Work required:
Task for the listing below: copy it out in full, exactly.

Listed records:
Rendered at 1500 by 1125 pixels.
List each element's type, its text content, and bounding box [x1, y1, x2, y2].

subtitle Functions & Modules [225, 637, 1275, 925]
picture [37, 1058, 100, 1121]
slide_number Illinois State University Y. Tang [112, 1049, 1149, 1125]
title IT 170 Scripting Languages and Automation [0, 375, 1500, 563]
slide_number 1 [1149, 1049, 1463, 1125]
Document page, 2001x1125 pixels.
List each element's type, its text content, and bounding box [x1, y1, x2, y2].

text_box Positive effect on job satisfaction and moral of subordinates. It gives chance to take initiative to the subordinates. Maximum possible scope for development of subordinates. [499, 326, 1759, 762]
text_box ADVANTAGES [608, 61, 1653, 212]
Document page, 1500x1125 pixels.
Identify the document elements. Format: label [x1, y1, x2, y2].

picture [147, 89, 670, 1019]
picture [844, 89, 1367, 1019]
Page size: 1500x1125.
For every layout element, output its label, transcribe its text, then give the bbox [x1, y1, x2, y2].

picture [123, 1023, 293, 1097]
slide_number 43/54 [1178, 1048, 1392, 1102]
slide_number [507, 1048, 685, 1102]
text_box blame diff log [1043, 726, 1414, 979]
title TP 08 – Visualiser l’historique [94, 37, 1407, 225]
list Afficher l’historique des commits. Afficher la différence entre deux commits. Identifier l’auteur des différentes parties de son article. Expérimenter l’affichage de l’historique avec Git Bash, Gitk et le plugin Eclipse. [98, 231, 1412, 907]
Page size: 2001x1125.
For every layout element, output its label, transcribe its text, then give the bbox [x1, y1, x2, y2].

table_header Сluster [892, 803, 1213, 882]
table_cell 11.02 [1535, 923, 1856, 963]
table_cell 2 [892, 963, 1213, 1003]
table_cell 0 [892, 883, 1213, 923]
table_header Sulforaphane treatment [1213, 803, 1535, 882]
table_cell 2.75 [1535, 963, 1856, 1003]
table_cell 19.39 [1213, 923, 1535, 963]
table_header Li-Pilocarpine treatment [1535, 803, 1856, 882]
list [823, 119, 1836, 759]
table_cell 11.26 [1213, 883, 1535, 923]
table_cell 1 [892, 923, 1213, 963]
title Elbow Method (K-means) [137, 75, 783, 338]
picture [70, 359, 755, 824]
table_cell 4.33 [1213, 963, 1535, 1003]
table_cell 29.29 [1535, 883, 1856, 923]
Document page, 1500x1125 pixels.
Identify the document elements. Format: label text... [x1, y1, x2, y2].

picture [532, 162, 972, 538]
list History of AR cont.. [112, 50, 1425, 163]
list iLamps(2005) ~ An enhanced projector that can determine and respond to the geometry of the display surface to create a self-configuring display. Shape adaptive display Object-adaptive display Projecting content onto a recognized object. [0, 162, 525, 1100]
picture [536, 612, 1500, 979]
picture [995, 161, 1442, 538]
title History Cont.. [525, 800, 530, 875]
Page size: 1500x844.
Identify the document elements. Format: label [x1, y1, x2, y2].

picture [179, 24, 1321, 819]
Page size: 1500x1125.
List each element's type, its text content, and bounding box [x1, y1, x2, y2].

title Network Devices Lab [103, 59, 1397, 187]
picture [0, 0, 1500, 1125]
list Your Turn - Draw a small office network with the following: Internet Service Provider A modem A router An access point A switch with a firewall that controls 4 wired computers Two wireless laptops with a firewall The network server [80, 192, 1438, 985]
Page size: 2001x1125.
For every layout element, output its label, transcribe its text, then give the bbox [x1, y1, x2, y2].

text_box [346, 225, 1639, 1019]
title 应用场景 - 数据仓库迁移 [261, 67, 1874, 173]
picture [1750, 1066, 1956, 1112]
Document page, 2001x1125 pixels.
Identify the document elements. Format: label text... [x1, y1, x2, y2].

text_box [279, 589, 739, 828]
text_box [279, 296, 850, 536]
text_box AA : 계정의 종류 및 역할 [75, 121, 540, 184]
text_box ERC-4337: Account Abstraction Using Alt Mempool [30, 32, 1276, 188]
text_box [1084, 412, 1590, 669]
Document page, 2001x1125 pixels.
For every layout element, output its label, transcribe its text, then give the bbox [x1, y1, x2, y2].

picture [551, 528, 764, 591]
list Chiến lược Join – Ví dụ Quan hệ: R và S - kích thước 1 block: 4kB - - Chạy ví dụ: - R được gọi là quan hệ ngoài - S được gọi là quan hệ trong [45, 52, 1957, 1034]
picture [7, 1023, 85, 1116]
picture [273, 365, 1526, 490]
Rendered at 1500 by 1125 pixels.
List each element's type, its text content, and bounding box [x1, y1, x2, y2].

Solution:
Rendered at 1500 by 1125 pixels.
List each element's type, its text content, and bounding box [x1, y1, x2, y2].

subtitle Functions & Modules [225, 637, 1275, 925]
picture [37, 1058, 100, 1121]
slide_number Illinois State University Y. Tang [112, 1049, 1149, 1125]
title IT 170 Scripting Languages and Automation [0, 375, 1500, 563]
slide_number 1 [1149, 1049, 1463, 1125]
Document page, 2001x1125 pixels.
List each element's type, its text content, and bounding box [x1, y1, x2, y2].

text_box Positive effect on job satisfaction and moral of subordinates. It gives chance to take initiative to the subordinates. Maximum possible scope for development of subordinates. [499, 326, 1759, 762]
text_box ADVANTAGES [608, 61, 1653, 212]
Document page, 1500x1125 pixels.
Identify the document elements. Format: label [x1, y1, x2, y2].

picture [147, 89, 670, 1019]
picture [844, 89, 1367, 1019]
Page size: 1500x1125.
For every layout element, output its label, transcribe its text, then give the bbox [x1, y1, x2, y2].

picture [123, 1023, 293, 1097]
slide_number 43/54 [1178, 1048, 1392, 1102]
slide_number [507, 1048, 685, 1102]
text_box blame diff log [1043, 726, 1414, 979]
title TP 08 – Visualiser l’historique [94, 37, 1407, 225]
list Afficher l’historique des commits. Afficher la différence entre deux commits. Identifier l’auteur des différentes parties de son article. Expérimenter l’affichage de l’historique avec Git Bash, Gitk et le plugin Eclipse. [98, 231, 1412, 907]
Page size: 2001x1125.
For every layout element, output its label, transcribe its text, then give the bbox [x1, y1, x2, y2].

table_header Сluster [892, 803, 1213, 882]
table_cell 11.02 [1535, 923, 1856, 963]
table_cell 2 [892, 963, 1213, 1003]
table_cell 0 [892, 883, 1213, 923]
table_header Sulforaphane treatment [1213, 803, 1535, 882]
table_cell 2.75 [1535, 963, 1856, 1003]
table_cell 19.39 [1213, 923, 1535, 963]
table_header Li-Pilocarpine treatment [1535, 803, 1856, 882]
list [823, 119, 1836, 759]
table_cell 11.26 [1213, 883, 1535, 923]
table_cell 1 [892, 923, 1213, 963]
title Elbow Method (K-means) [137, 75, 783, 338]
picture [70, 359, 755, 824]
table_cell 4.33 [1213, 963, 1535, 1003]
table_cell 29.29 [1535, 883, 1856, 923]
Document page, 1500x1125 pixels.
Identify the document elements. Format: label text... [x1, y1, x2, y2].

picture [532, 162, 972, 538]
list History of AR cont.. [112, 50, 1425, 163]
list iLamps(2005) ~ An enhanced projector that can determine and respond to the geometry of the display surface to create a self-configuring display. Shape adaptive display Object-adaptive display Projecting content onto a recognized object. [0, 162, 525, 1100]
picture [536, 612, 1500, 979]
picture [995, 161, 1442, 538]
title History Cont.. [525, 800, 530, 875]
Page size: 1500x844.
Identify the document elements. Format: label [x1, y1, x2, y2].

picture [179, 24, 1321, 819]
Page size: 1500x1125.
List each element's type, its text content, and bounding box [x1, y1, x2, y2].

title Network Devices Lab [103, 59, 1397, 187]
picture [0, 0, 1500, 1125]
list Your Turn - Draw a small office network with the following: Internet Service Provider A modem A router An access point A switch with a firewall that controls 4 wired computers Two wireless laptops with a firewall The network server [80, 192, 1438, 985]
Page size: 2001x1125.
For every layout element, output its label, transcribe its text, then give the bbox [x1, y1, x2, y2].

text_box [346, 225, 1639, 1019]
title 应用场景 - 数据仓库迁移 [261, 67, 1874, 173]
picture [1750, 1066, 1956, 1112]
Document page, 2001x1125 pixels.
Identify the document elements. Format: label text... [x1, y1, x2, y2].

text_box [279, 589, 739, 828]
text_box [279, 296, 850, 536]
text_box AA : 계정의 종류 및 역할 [75, 121, 540, 184]
text_box ERC-4337: Account Abstraction Using Alt Mempool [30, 32, 1276, 188]
text_box [1084, 412, 1590, 669]
Document page, 2001x1125 pixels.
For every layout element, output its label, transcribe its text, then give the bbox [x1, y1, x2, y2].

picture [551, 528, 764, 591]
list Chiến lược Join – Ví dụ Quan hệ: R và S - kích thước 1 block: 4kB - - Chạy ví dụ: - R được gọi là quan hệ ngoài - S được gọi là quan hệ trong [45, 52, 1957, 1034]
picture [7, 1023, 85, 1116]
picture [273, 365, 1526, 490]
Rendered at 1500 by 1125 pixels.
List each element's type, its text content, and bounding box [x1, y1, x2, y2].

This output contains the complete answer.